La ville doit sa renommée à un triste record, celui du plus grand nombre de disparitions aux États-Unis. Chaque année, ce sont plus d’une vingtaine de personnes qui s’évaporent dans la forêt.
C’est bien ce que je pensais : je suis totalement nue. Reste calme, Emily. Il doit y avoir une explication. Je laisse courir ma main droite autour de moi. Le sol rocheux est glacé… Il y a une odeur d’humidité, de terre, et une autre, un peu plus acide, comme du soufre. Suis-je dans une cave, une grotte ? Une mine peut-être, mais laquelle ? Des milliers de souterrains ont été creusés à travers l’Oregon au cours de la ruée vers l’or, à partir de 1850. La plupart ont été condamnés. Je le sais, car en commençant ma randonnée il y a trois jours, j’ai été surprise de voir autant de panneaux de mise en garde en bordure de forêt :Ne tentez jamais d’entrer dans une mine abandonnée. Danger de mort.

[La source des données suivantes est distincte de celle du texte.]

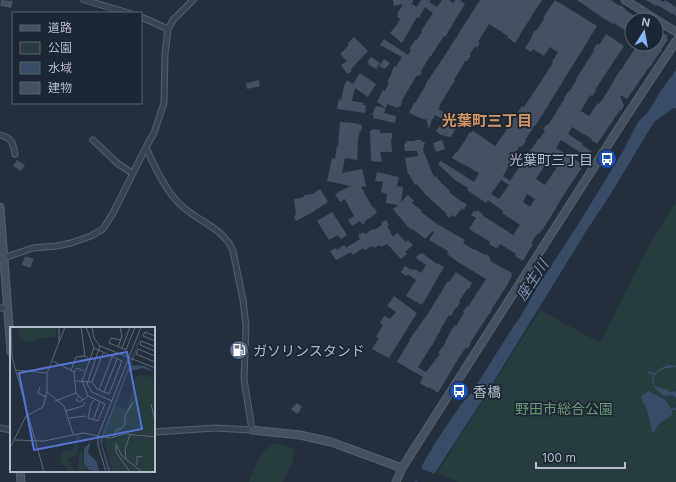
<svg xmlns="http://www.w3.org/2000/svg" width="676" height="482" viewBox="0 0 676 482" font-family="Inter,'Noto Sans JP',sans-serif">
<style>
.green{fill:#263c3f}
.water{fill:#394c67}
.pier{fill:#242f3e}
.building{fill:#455162;fill-rule:evenodd}
.lines{fill:none;stroke-linecap:round;stroke-linejoin:round}
.street-casing{stroke:#565f6c;stroke-width:7}
.secondary-casing{stroke:#565f6c;stroke-width:9}
.street{stroke:#38414e;stroke-width:5}
.secondary{stroke:#465061;stroke-width:7}
.labels{text-anchor:middle;dominant-baseline:central;stroke-width:3.5;stroke-linejoin:round;paint-order:stroke}
.poi-label{font-size:14px;fill:#b4bcc9;stroke:#1d2633;text-anchor:start}
.park-label{font-size:14px;fill:#6b9a76;stroke:#1d2633}
.neighbourhood-label{font-size:15px;font-weight:bold;fill:#d59563;stroke:#1d2633}
.water-label{font-size:15px;font-style:italic;fill:#7c92b1;stroke:#1d2633}
.inset-road{fill:none;stroke:#5e6776;stroke-width:1}
.view{fill:#5274d3;fill-opacity:0.15;stroke:#5274d3;stroke-width:2}
.inset-edge{fill:none;stroke:#b4bcc9;stroke-width:2}
</style>
<rect width="100%" height="100%" fill="#242f3e"/>
<path class="green" d="M 676,201 L 676,482 L 458,482 L 437,473 L 540,310 L 600,343 L 647,249 Z
M 273,444 L 284,445 L 294,450 L 292,464 L 284,478 L 283,482 L 249,482 C 255,467 259,452 273,444 Z"/>
<path class="water" d="M 676,70 L 676,108 L 672,109 L 654,122 L 610,195 L 585,233 L 481,402 L 429,482 L 414,482 L 425,460 L 439,437 L 460,406 L 472,392 L 513,327 L 521,316 L 538,286 L 581,220 L 623,151 L 638,122 L 649,111 L 660,92 Z
M 669,365 L 676,366 L 676,367 C 666,368 661,368 654,376 L 654,385 C 658,388 659,388 664,389 C 670,390 669,394 676,391 L 676,398 L 672,395 L 664,396 C 654,387 651,388 653,374 L 647,373 L 648,371 L 655,373 L 661,368 Z
M 649,391 L 665,400 L 671,409 L 675,408 L 676,406 L 676,410 L 672,410 L 672,415 L 658,425 L 654,432 L 652,432 C 650,420 648,409 641,398 C 642,394 646,393 649,391 Z"/>
<path class="pier" d="M 421,466 L 422,469 L 435,474 L 431,482 L 419,482 L 416,481 L 412,481 Z"/>
<path class="building" d="M 1,0 L 13,1 L 11,8 L 0,6 Z
M 393,0 L 413,0 L 413,3 L 410,3 L 417,7 L 421,0 L 431,0 L 429,2 L 437,7 L 442,0 L 449,0 L 453,3 L 455,0 L 460,0 L 465,4 L 461,10 L 445,37 L 444,36 L 431,56 L 430,56 L 421,71 L 422,72 L 419,76 L 417,75 L 401,102 L 402,103 L 400,107 L 398,106 L 398,108 L 387,104 L 384,113 L 396,116 L 395,123 L 373,118 L 374,115 L 372,115 L 376,106 L 386,108 L 377,102 L 383,90 L 385,91 L 389,83 L 387,82 L 391,75 L 391,74 L 394,66 L 396,67 L 402,57 L 380,45 L 384,39 L 408,55 L 411,50 L 409,49 L 416,39 L 417,40 L 422,32 L 421,31 L 433,13 L 425,7 L 419,18 L 417,17 L 402,43 L 390,33 L 399,22 L 398,22 L 400,19 L 397,17 L 398,15 L 397,14 L 403,4 L 394,6 Z
M 480,0 L 542,0 L 519,36 L 520,36 L 515,43 L 507,37 L 508,36 L 489,24 L 478,42 L 480,43 L 477,48 L 475,46 L 470,54 L 471,55 L 467,61 L 465,61 L 454,80 L 455,80 L 439,106 L 440,107 L 438,109 L 461,122 L 461,124 L 458,129 L 456,128 L 451,137 L 441,135 L 436,131 L 444,120 L 435,115 L 433,119 L 432,119 L 429,129 L 426,118 L 425,120 L 409,113 L 414,103 L 415,103 L 426,85 L 425,85 L 447,52 Z
M 555,0 L 597,26 L 539,120 L 536,125 L 535,125 L 525,140 L 526,141 L 522,147 L 520,146 L 515,153 L 516,154 L 503,176 L 510,181 L 539,138 L 540,138 L 545,131 L 543,129 L 547,124 L 548,125 L 565,98 L 564,98 L 568,92 L 569,92 L 577,79 L 576,79 L 594,51 L 593,50 L 597,44 L 599,45 L 606,34 L 624,46 L 595,90 L 596,91 L 592,96 L 590,95 L 581,111 L 589,116 L 598,103 L 599,104 L 606,94 L 620,70 L 621,70 L 638,44 L 656,44 L 656,29 L 668,36 L 666,38 L 668,39 L 661,50 L 662,51 L 658,55 L 650,67 L 649,67 L 627,99 L 620,95 L 624,106 L 621,111 L 620,110 L 597,144 L 591,140 L 592,139 L 572,127 L 568,134 L 583,144 L 582,145 L 592,152 L 589,158 L 561,140 L 556,148 L 582,164 L 581,165 L 583,166 L 565,193 L 545,226 L 539,234 L 538,233 L 531,243 L 533,244 L 523,261 L 515,256 L 516,254 L 500,244 L 498,248 L 497,247 L 496,248 L 489,244 L 490,242 L 469,229 L 476,218 L 471,215 L 474,211 L 476,212 L 477,210 L 483,214 L 482,215 L 513,235 L 520,225 L 502,213 L 503,211 L 488,200 L 486,203 L 467,190 L 468,188 L 455,180 L 438,164 L 441,161 L 474,182 L 479,173 L 452,158 L 456,152 L 457,153 L 470,132 L 471,133 L 473,131 L 495,146 L 506,131 L 505,131 L 522,106 L 524,107 L 534,92 L 553,63 L 552,62 L 558,52 L 550,47 L 544,56 L 533,49 L 531,52 L 525,48 L 532,37 L 531,37 L 535,30 L 536,31 L 544,19 L 543,18 ZM 553,152 L 563,158 L 545,185 L 536,179 ZM 501,180 L 509,185 L 499,199 L 491,194 ZM 527,194 L 535,199 L 530,207 L 523,202 Z
M 577,0 L 611,0 L 619,6 L 620,5 L 626,9 L 625,10 L 641,20 L 632,20 L 632,35 L 614,23 L 613,24 L 603,18 Z
M 646,0 L 660,0 L 664,2 L 665,0 L 676,7 L 676,16 L 657,5 L 656,6 Z
M 354,37 L 368,51 L 351,69 L 352,71 L 347,74 L 341,65 L 347,61 L 340,54 L 349,45 L 348,43 Z
M 371,57 L 380,63 L 376,69 L 368,64 L 369,63 L 368,61 Z
M 384,59 L 390,63 L 385,69 L 379,66 Z
M 360,73 L 376,84 L 368,97 L 355,88 L 352,101 L 364,103 L 363,105 L 366,105 L 365,113 L 337,109 L 339,99 L 341,100 L 344,86 L 347,80 L 353,84 Z
M 259,80 L 260,86 L 247,89 L 246,83 Z
M 340,122 L 353,123 L 362,125 L 361,132 L 360,131 L 358,139 L 357,160 L 345,158 L 342,173 L 362,169 L 366,186 L 361,187 L 373,208 L 374,207 L 377,213 L 365,221 L 366,222 L 362,225 L 360,221 L 352,226 L 348,220 L 354,216 L 345,199 L 340,202 L 335,194 L 350,186 L 327,181 L 332,158 L 335,159 L 337,145 L 338,146 Z
M 372,129 L 380,130 L 380,133 L 392,133 L 392,139 L 391,139 L 392,152 L 380,152 L 382,162 L 371,161 L 370,131 L 371,131 Z
M 415,140 L 421,140 L 422,142 L 425,142 L 423,150 L 434,177 L 436,176 L 442,184 L 443,184 L 450,191 L 449,192 L 459,200 L 467,204 L 464,210 L 462,208 L 455,217 L 452,215 L 450,218 L 446,215 L 447,214 L 426,195 L 417,184 L 415,185 L 409,174 L 408,174 L 405,158 L 418,156 L 417,151 L 405,151 L 404,144 L 406,143 L 407,141 L 415,141 Z
M 442,140 L 445,149 L 436,152 L 433,143 Z
M 17,160 L 25,165 L 21,171 L 13,166 Z
M 377,172 L 399,177 L 397,186 L 403,187 L 401,202 L 408,195 L 414,201 L 412,203 L 422,211 L 421,212 L 437,224 L 465,240 L 463,243 L 474,250 L 474,249 L 485,255 L 486,254 L 490,257 L 489,258 L 491,259 L 490,261 L 512,273 L 511,275 L 512,276 L 506,287 L 491,310 L 492,310 L 487,317 L 470,343 L 471,343 L 468,348 L 466,347 L 455,364 L 438,393 L 429,387 L 428,388 L 420,383 L 423,377 L 397,362 L 410,340 L 409,340 L 427,315 L 448,281 L 449,282 L 456,272 L 472,283 L 469,289 L 468,288 L 459,301 L 460,302 L 457,308 L 456,307 L 451,316 L 449,315 L 440,330 L 440,331 L 435,339 L 436,339 L 418,367 L 426,372 L 440,354 L 438,353 L 446,342 L 445,342 L 451,331 L 455,325 L 456,326 L 464,313 L 463,312 L 467,306 L 468,307 L 486,279 L 458,262 L 447,254 L 448,251 L 429,240 L 434,232 L 433,231 L 425,239 L 413,229 L 412,230 L 407,226 L 393,209 L 398,205 L 386,203 L 387,194 L 381,192 L 383,182 L 375,181 Z
M 320,189 L 328,202 L 314,211 L 315,211 L 296,221 L 294,217 L 295,217 L 294,216 L 296,215 L 294,199 L 302,198 L 302,197 L 304,197 L 304,195 L 313,194 Z
M 332,212 L 347,235 L 341,239 L 338,235 L 329,240 L 317,221 Z
M 386,220 L 389,225 L 387,226 L 393,237 L 397,233 L 406,242 L 408,240 L 413,245 L 405,252 L 407,254 L 401,259 L 387,244 L 381,247 L 380,245 L 374,248 L 373,246 L 364,250 L 363,248 L 353,255 L 351,252 L 336,260 L 330,251 L 336,248 L 337,250 L 344,245 L 346,248 L 360,239 L 358,235 L 364,232 L 365,234 L 373,229 L 374,230 L 382,225 L 381,224 L 382,223 L 382,222 Z
M 422,253 L 437,264 L 437,263 L 444,267 L 422,305 L 406,296 L 416,280 L 408,274 L 406,276 L 401,272 L 405,266 L 411,270 L 412,269 L 414,270 L 415,269 L 421,273 L 426,265 L 416,258 L 418,255 Z
M 25,256 L 34,259 L 30,268 L 22,265 Z
M 394,296 L 417,313 L 389,358 L 372,349 L 379,338 L 376,337 L 383,325 L 380,323 L 384,316 L 390,319 L 396,312 L 387,306 Z
M 297,403 L 302,407 L 300,409 L 301,410 L 297,414 L 291,409 Z"/>
<g class="lines">
<defs>
<path id="street" d="M 84,0 L 129,13
M 141,17 L 146,19 L 168,29
M 0,135 C 12,138 13,143 15,154
M 93,140 L 117,163 L 132,173
M 0,259 L 33,248 L 57,246 L 71,243 L 91,236 L 103,229 L 113,213 L 146,147
M 0,308 L 7,308
M 0,428 L 11,430
M 154,432 L 215,428 L 252,430 L 244,379 L 246,326 L 243,300 L 233,251 C 224,229 200,222 183,207 C 168,195 153,165 146,147 L 154,133 L 164,103 L 165,54 L 168,29 L 173,20 L 193,0"/>
<path id="secondary" d="M 625,0 L 676,32
M 0,207 L 11,352
M 252,430 L 300,435 L 331,442 L 402,468
M 20,471 L 21,482
M 396,482 L 402,468 L 622,123 L 676,41"/>
</defs>
<use href="#street" class="street-casing"/>
<use href="#secondary" class="secondary-casing"/>
<use href="#street" class="street"/>
<use href="#secondary" class="secondary"/>
</g>
<defs>
<symbol id="bus-disc" viewBox="-11 -11 22 22"><circle r="9.5" fill="#1a4fb4" stroke="#1d2633"/><path d="M-5-6H5V4H4V6H2V4H-2V6H-4V4H-5ZM-3.5-4V0h7V-4ZM-3.5 1.2v1.5H-2V1.2ZM2 1.2v1.5H3.5V1.2Z" fill="#fff"/></symbol>
<symbol id="fuel-disc" viewBox="-11 -11 22 22"><circle r="9.5" fill="#5c6f8a" stroke="#1d2633"/><path d="M-5.5-6h7V0h2V4h1.3V-2.5L3-4.5l.8-.8L6-3V5H2.5V1h-1V6h-7ZM-4.2-4.7v3.2H.2V-4.7Z" fill="#fff"/></symbol>
</defs>
<g fill-rule="evenodd">
<use href="#bus-disc" x="596" y="148" width="22" height="22"/>
<use href="#fuel-disc" x="228" y="339" width="22" height="22"/>
<use href="#bus-disc" x="448" y="380" width="22" height="22"/>
</g>
<g class="labels">
<g class="poi-label">
<text x="593" y="159" text-anchor="end">光葉町三丁目</text>
<text x="253" y="350">ガソリンスタンド</text>
<text x="473" y="391">香橋</text>
</g>
<g class="park-label">
<text x="564" y="408">野田市総合公園</text>
</g>
<g class="neighbourhood-label">
<text x="487" y="120">光葉町三丁目</text>
</g>
<g class="water-label">
<text transform="translate(532 280) rotate(-57)">座生川</text>
</g>
</g>
<g transform="translate(10 327)">
<rect width="145" height="145" fill="#242f3e"/>
<path d="M 8,0 L 36,0 L 46,2 L 46,6 L 45,10 L 30,11 L 21,16 L 16,15 L 10,11 ZM 131,48 L 145,51 L 145,110 L 116,106 L 103,110 L 94,108 L 105,79 L 116,82 L 126,50 ZM 115,108 L 145,111 L 145,145 L 102,145 L 94,111 L 104,111 ZM 66,109 L 70,109 L 67,128 L 57,132 L 65,145 L 58,145 L 51,135 L 50,130 L 53,124 L 63,122 ZM 73,122 L 72,134 L 78,145 L 68,145 L 69,129 Z" fill="#263c3f"/>
<path d="M 134,0 L 121,38 L 135,39 L 145,45 L 132,41 L 118,45 L 93,110 L 92,117 L 101,145 L 98,145 L 90,113 ZM 81,114 L 78,126 L 87,135 L 89,145 L 79,143 L 74,137 L 74,122 Z" fill="#394c67"/>
<path class="inset-road" d="M 1,0 L 2,30 L 34,145M 55,0 L 37,46 L 37,65 L 54,79 L 63,107M 71,0 L 75,29 L 79,32M 76,0 L 84,21 L 112,34 L 99,67 L 87,62 L 82,55 L 93,26M 82,0 L 84,11 L 90,19 L 145,41M 145,9 L 135,5 L 133,9 L 145,14M 111,13 L 101,11 L 99,16 L 116,23 L 125,0M 49,15 L 49,0M 90,19 L 77,57 L 82,65 L 102,74M 144,19 L 131,14 L 130,18 L 145,24M 108,20 L 112,9 L 110,0M 84,21 L 72,54 L 78,69 L 95,77 L 88,94 L 78,91 L 81,77 L 84,73M 112,21 L 120,0M 145,29 L 128,22 L 126,27 L 145,35M 43,34 L 64,45 L 66,66 L 73,73 L 78,69M 6,43 L 37,46M 61,43 L 66,30 L 75,29M 64,45 L 67,41 L 74,44M 66,54 L 82,55M 30,60 L 28,66 L 36,70M 89,63 L 102,30M 94,65 L 107,32M 69,69 L 66,73 L 70,75 L 73,73M 45,74 L 66,66M 141,77 L 145,94M 56,84 L 73,79 L 75,75M 59,91 L 76,89M 83,93 L 90,75M 103,111 L 107,102 L 111,102 L 115,97 L 115,89 L 123,75 L 118,84M 5,113 L 34,114 L 73,106 L 100,111 L 115,107 L 145,110M 106,116 L 106,125 L 120,145M 107,119 L 112,129 L 132,145M 0,121 L 16,89 L 33,80 L 37,65M 116,132 L 115,122 L 120,108M 127,138 L 127,129 L 132,130M 96,145 L 88,118 L 88,109 L 131,0"/>
<path class="view" d="M 117,25 L 132,102 L 24,123 L 9,46 Z"/>
<rect width="145" height="145" class="inset-edge"/>
</g>
<rect x="12" y="12" width="130" height="92" fill="#1d2633" stroke="#59626f"/>
<rect x="20" y="25" width="20" height="6" fill="#465061" stroke="#59626f"/>
<text x="48" y="32" font-size="12" fill="#b4bcc9">道路</text>
<rect x="20" y="42" width="20" height="12" fill="#263c3f" stroke="#59626f"/>
<text x="48" y="52" font-size="12" fill="#b4bcc9">公園</text>
<rect x="20" y="62" width="20" height="12" fill="#394c67" stroke="#59626f"/>
<text x="48" y="72" font-size="12" fill="#b4bcc9">水域</text>
<rect x="20" y="82" width="20" height="12" fill="#455162" stroke="#59626f"/>
<text x="48" y="92" font-size="12" fill="#b4bcc9">建物</text>
<g transform="translate(644 32) rotate(11)"><circle r="19" fill="#1d2633" stroke="#59626f"/>
<path d="M0-3L7 15L0 10L-7 15Z" fill="#8ab4f8"/>
<text y="-6" font-size="11" font-weight="bold" text-anchor="middle" fill="#b4bcc9">N</text>
</g>
<path d="M536 462v6h89v-6" fill="none" stroke="#b4bcc9" stroke-width="2"/>
<text x="542" y="462" font-size="12" fill="#b4bcc9" stroke="#1d2633" stroke-width="3" paint-order="stroke">100 m</text>
</svg>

Je sais ce que je risque à être là, en cet instant. J’aurais dû m’enfuir, bien entendu, quand j’en avais l’occasion. Je tiens plus du dernier des crétins que du Bon Samaritain, mais on ne se refait pas. Et elle a besoin de moi…
Je sais ce qu’ils doivent avoir en tête. J’étais comme eux, dans une autre vie. « Un village en quête de vengeance », « Un meurtrier en cavale »… J’imagine déjà les gros titres. Tout est réuni pour qu’ils fassent le reportage de leur carrière. Ils attendent, espèrent secrètement que ça va dégénérer.